## Goal of the exercise
The copy you produce must repeat each record exactly and contain no pictures.

+-------+

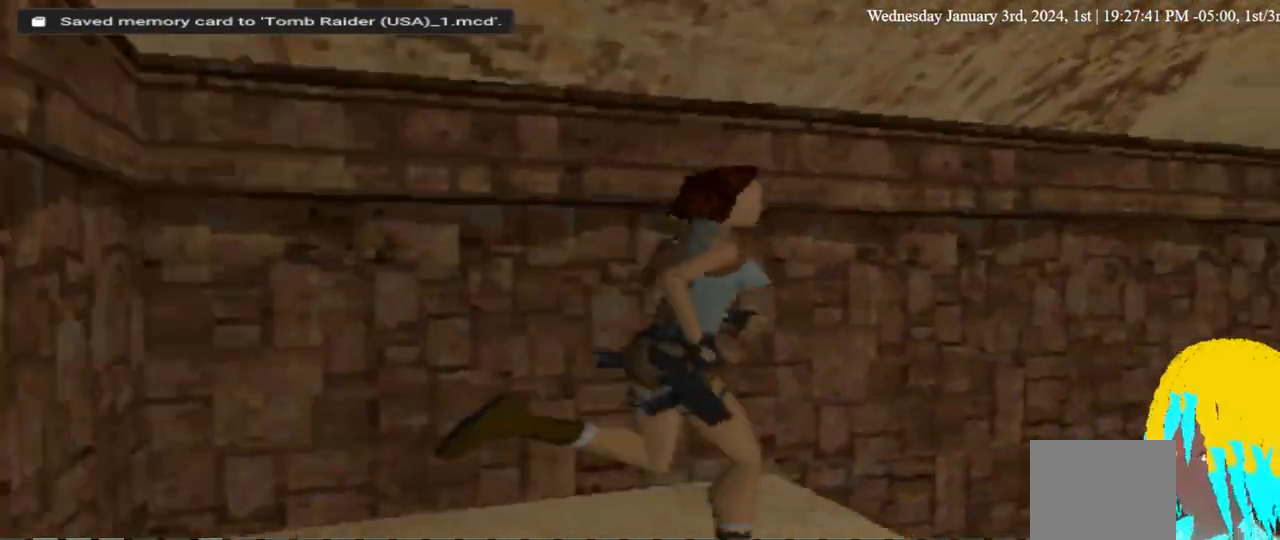
{"dt_ms": 500, "buttons": ["SQUARE", "DPAD_UP"], "left_stick": "center", "right_stick": "center", "events": [[67, "DPAD_RIGHT", "down"], [167, "DPAD_RIGHT", "up"]]}
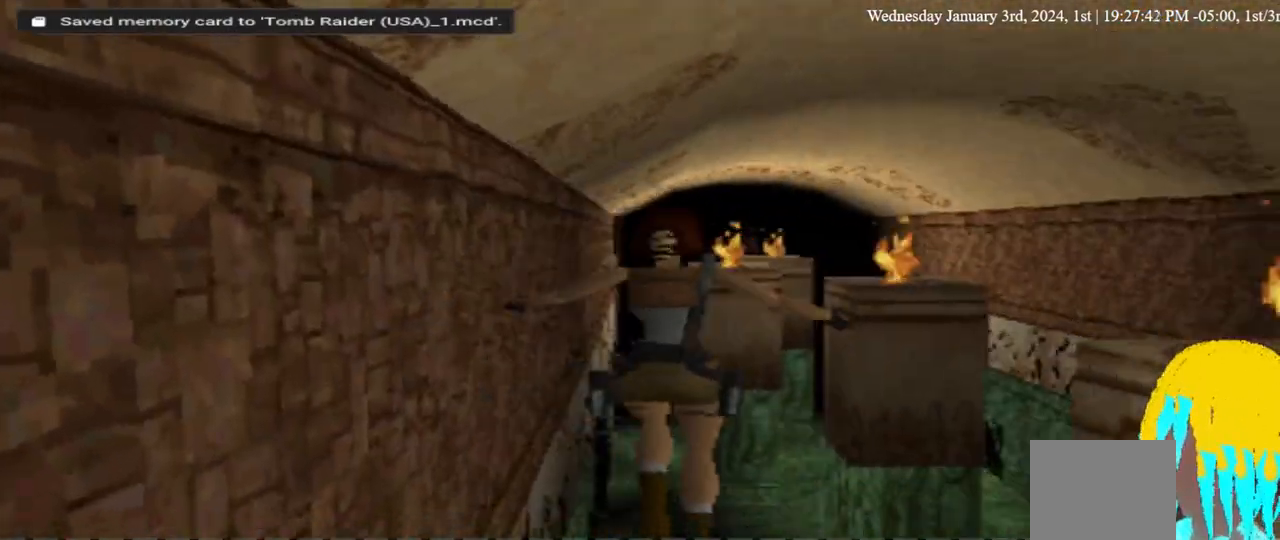
{"dt_ms": 500, "buttons": ["SQUARE"], "left_stick": "center", "right_stick": "center", "events": [[500, "DPAD_UP", "up"]]}
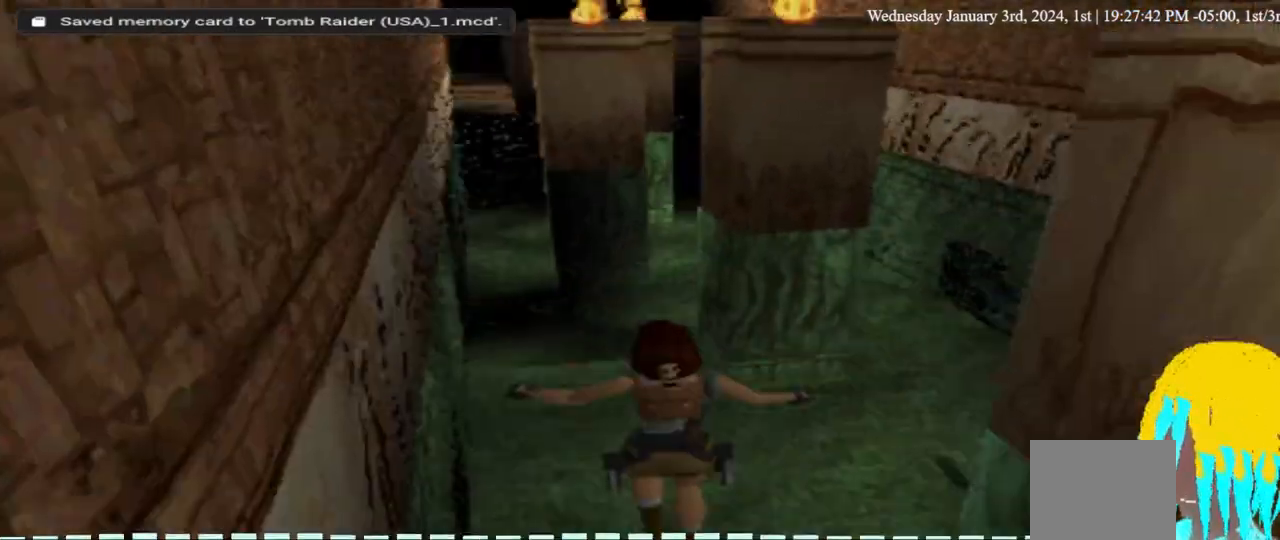
{"dt_ms": 1000, "buttons": ["SQUARE", "DPAD_DOWN"], "left_stick": "center", "right_stick": "center"}
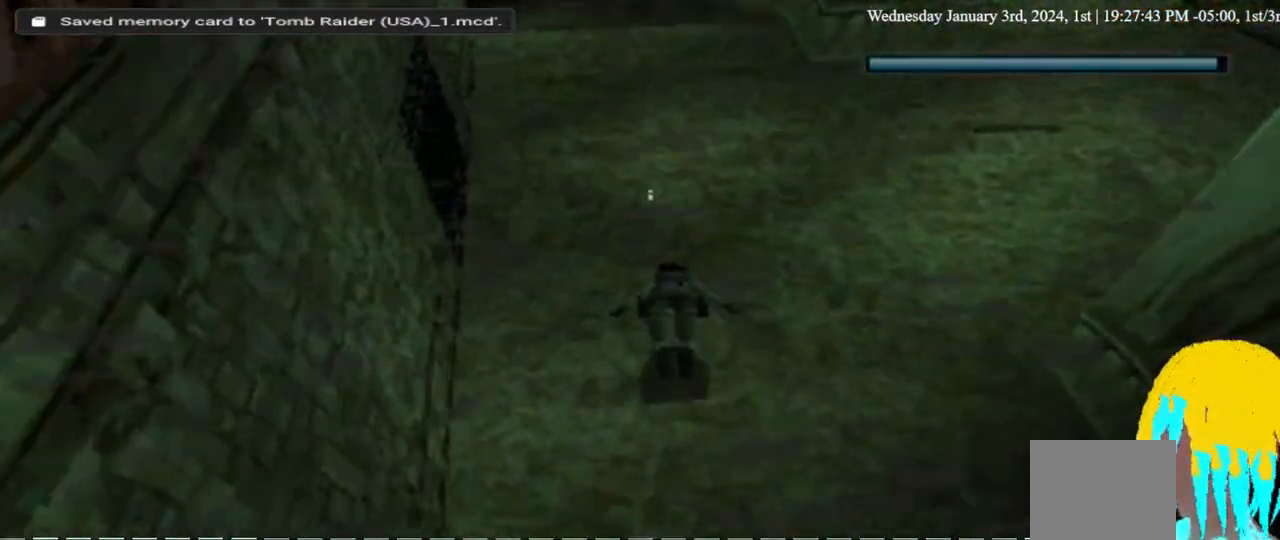
{"dt_ms": 500, "buttons": ["SQUARE", "DPAD_DOWN"], "left_stick": "center", "right_stick": "center", "events": []}
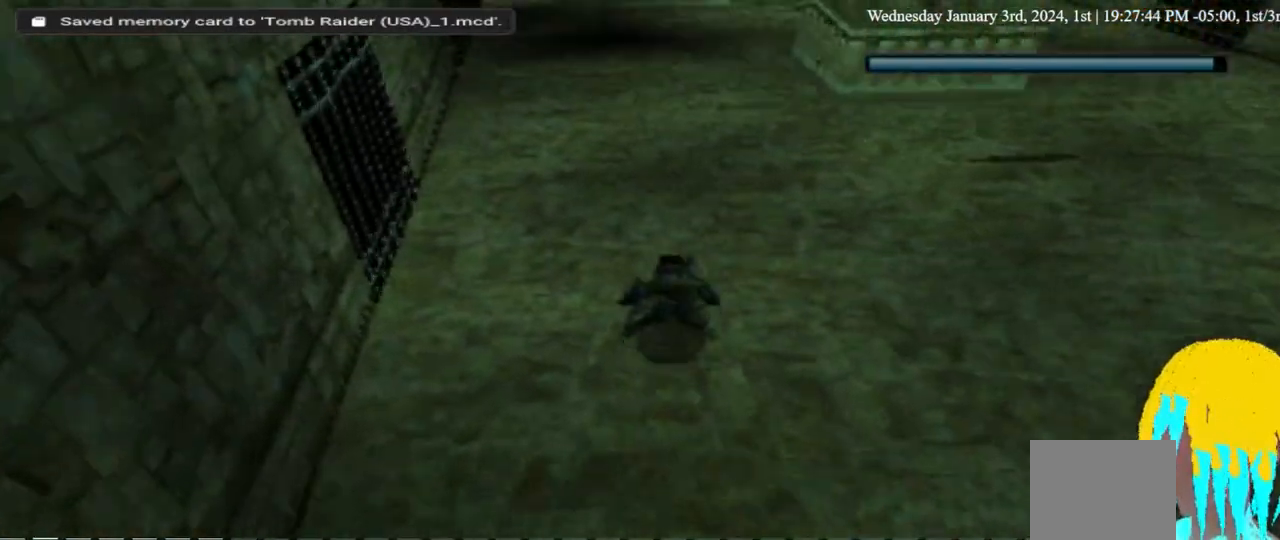
{"dt_ms": 500, "buttons": ["SQUARE", "DPAD_DOWN"], "left_stick": "center", "right_stick": "center", "events": []}
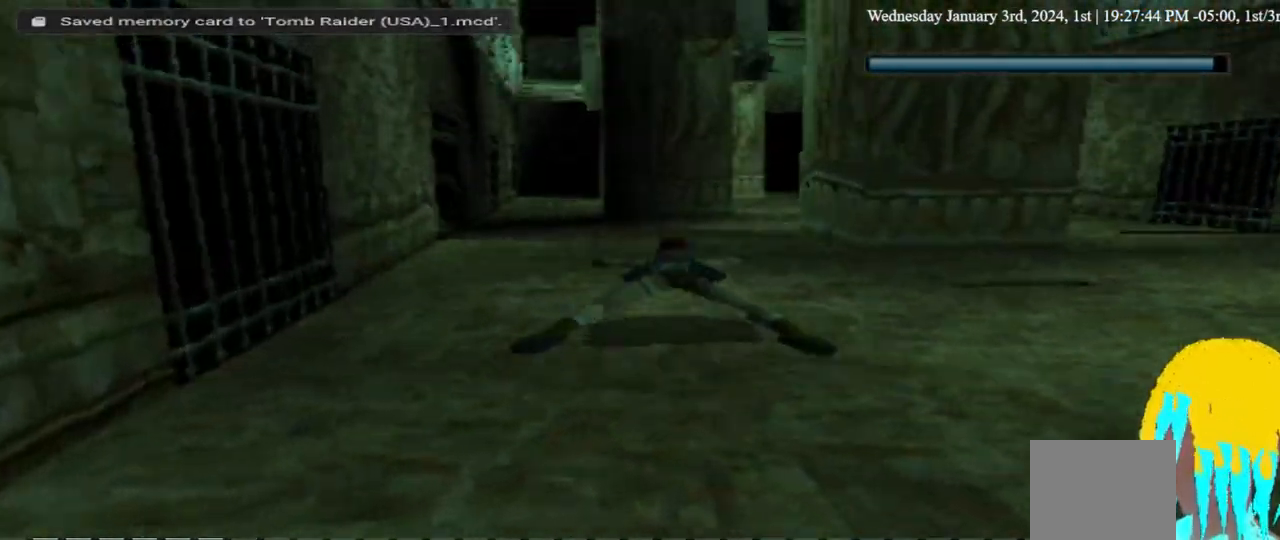
{"dt_ms": 500, "buttons": ["SQUARE", "DPAD_DOWN", "DPAD_RIGHT"], "left_stick": "center", "right_stick": "center", "events": [[333, "DPAD_RIGHT", "down"]]}
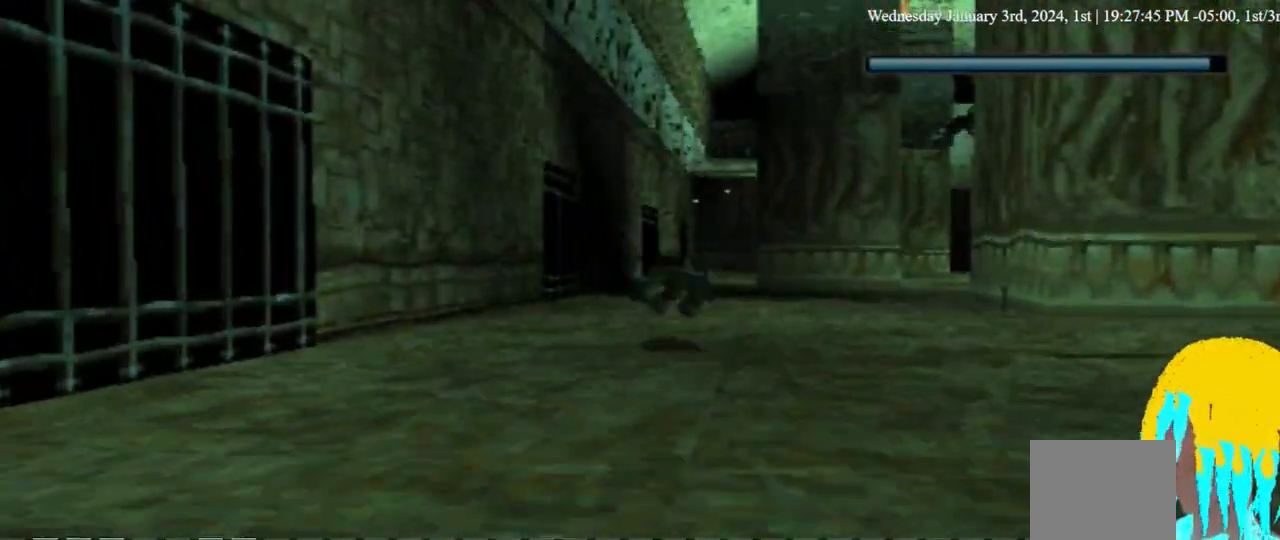
{"dt_ms": 500, "buttons": ["SQUARE"], "left_stick": "center", "right_stick": "center", "events": [[167, "DPAD_DOWN", "up"], [167, "DPAD_RIGHT", "up"]]}
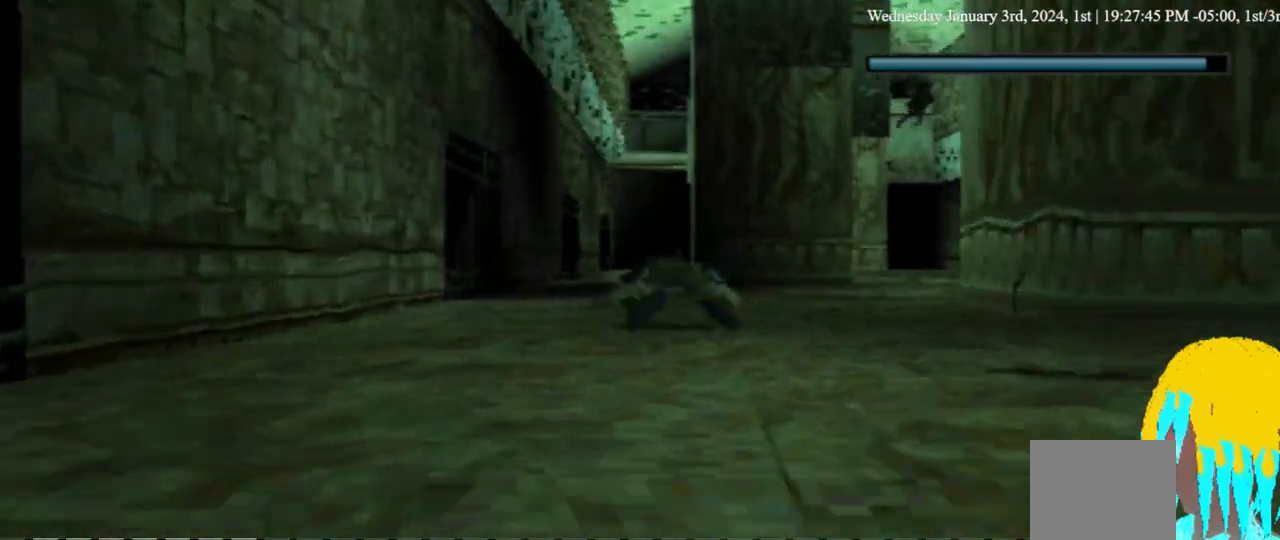
{"dt_ms": 500, "buttons": ["SQUARE"], "left_stick": "center", "right_stick": "center", "events": []}
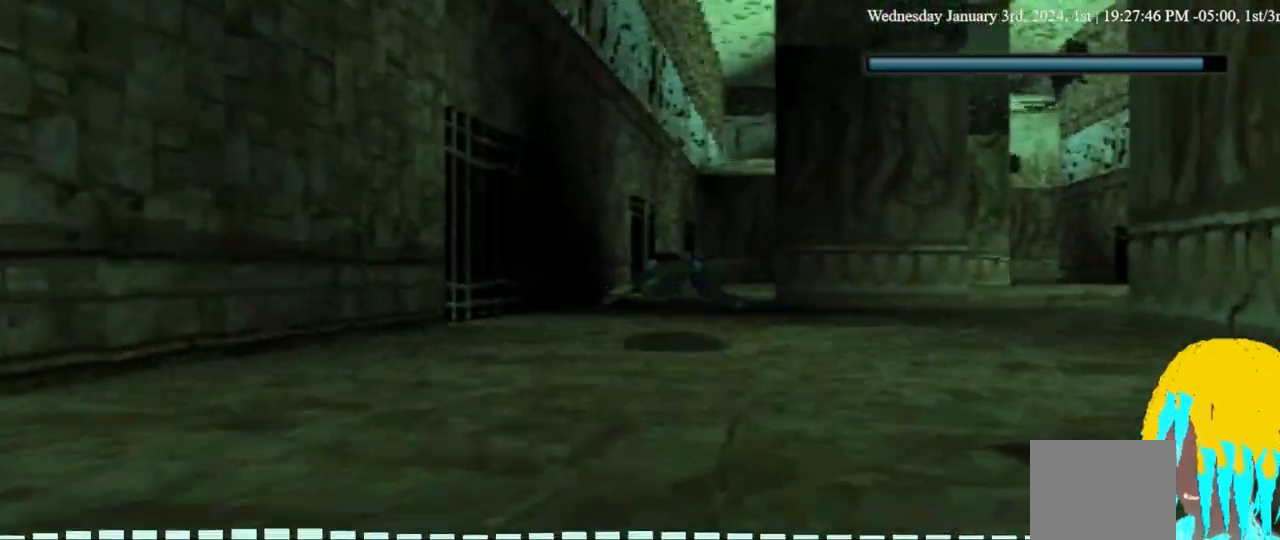
{"dt_ms": 500, "buttons": ["SQUARE"], "left_stick": "center", "right_stick": "center", "events": []}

+-------+

## Result
{"dt_ms": 500, "buttons": ["SQUARE", "DPAD_UP"], "left_stick": "center", "right_stick": "center", "events": [[67, "DPAD_RIGHT", "down"], [167, "DPAD_RIGHT", "up"]]}
{"dt_ms": 500, "buttons": ["SQUARE"], "left_stick": "center", "right_stick": "center", "events": [[500, "DPAD_UP", "up"]]}
{"dt_ms": 1000, "buttons": ["SQUARE", "DPAD_DOWN"], "left_stick": "center", "right_stick": "center"}
{"dt_ms": 500, "buttons": ["SQUARE", "DPAD_DOWN"], "left_stick": "center", "right_stick": "center", "events": []}
{"dt_ms": 500, "buttons": ["SQUARE", "DPAD_DOWN"], "left_stick": "center", "right_stick": "center", "events": []}
{"dt_ms": 500, "buttons": ["SQUARE", "DPAD_DOWN", "DPAD_RIGHT"], "left_stick": "center", "right_stick": "center", "events": [[333, "DPAD_RIGHT", "down"]]}
{"dt_ms": 500, "buttons": ["SQUARE"], "left_stick": "center", "right_stick": "center", "events": [[167, "DPAD_DOWN", "up"], [167, "DPAD_RIGHT", "up"]]}
{"dt_ms": 500, "buttons": ["SQUARE"], "left_stick": "center", "right_stick": "center", "events": []}
{"dt_ms": 500, "buttons": ["SQUARE"], "left_stick": "center", "right_stick": "center", "events": []}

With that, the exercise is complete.